Такова оборотная сторона фантазий Джун.
Мы шли по улице, тесно прижавшись друг к другу, но весь жар ее тела не мог меня отогреть, не мог успокоить боль.
Едва я вошла в «Америкэн Экспресс», как толстячок у дверей, поздоровавшись, сообщил: «Утром заходила ваша приятельница и попрощалась со мной так, будто больше не вернется».

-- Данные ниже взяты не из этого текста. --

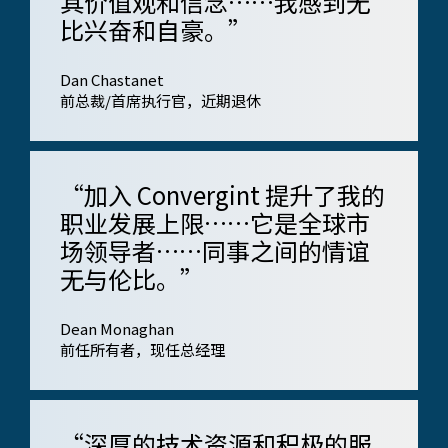
其价值观和信念……我感到无
比兴奋和自豪。”
Dan Chastanet
前总裁/首席执行官，近期退休
“加入 Convergint 提升了我的
职业发展上限……它是全球市
场领导者……同事之间的情谊
无与伦比。”
Dean Monaghan
前任所有者，现任​​总经理
“深厚的技术资源和积极的服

— Но мы же условились с ней здесь встретиться! Ужас охватил меня. Неужели я больше никогда не увижу, как Джун идет мне навстречу! Это все равно что умереть. Какая ерунда, в конечном счете, мои вчерашние размышления о ней. Но они могли обидеть ее. Конечно, ей дела нет до соображений этики, человек она безответственный, но моя кичливость деньгами нелепа и анахронична. Мне не надо переиначивать ее природу. Нечего ждать от нее моей щепетильности и строгости. Она уникальное существо, не знающее никаких пут. А я скована, у меня принципы. Я не могу позволить Генри уйти голодным. Нет, ее надо принимать целиком, такой, как она есть. Если только она придет — хотя бы на полчаса, хотя бы на мгновение, — я надену ее любимое платье, я не буду задавать ей никаких вопросов, я ничего не скажу о ее поведении.
И вот она появилась. Вся в черном бархате, под черной накидкой, в шляпе с таким немыслимым пером, что под ним не было видно ее глаз, лицо еще бледнее, еще прозрачнее, чем обычно. Чудо ее лица, ее улыбки, ее смеющихся глаз.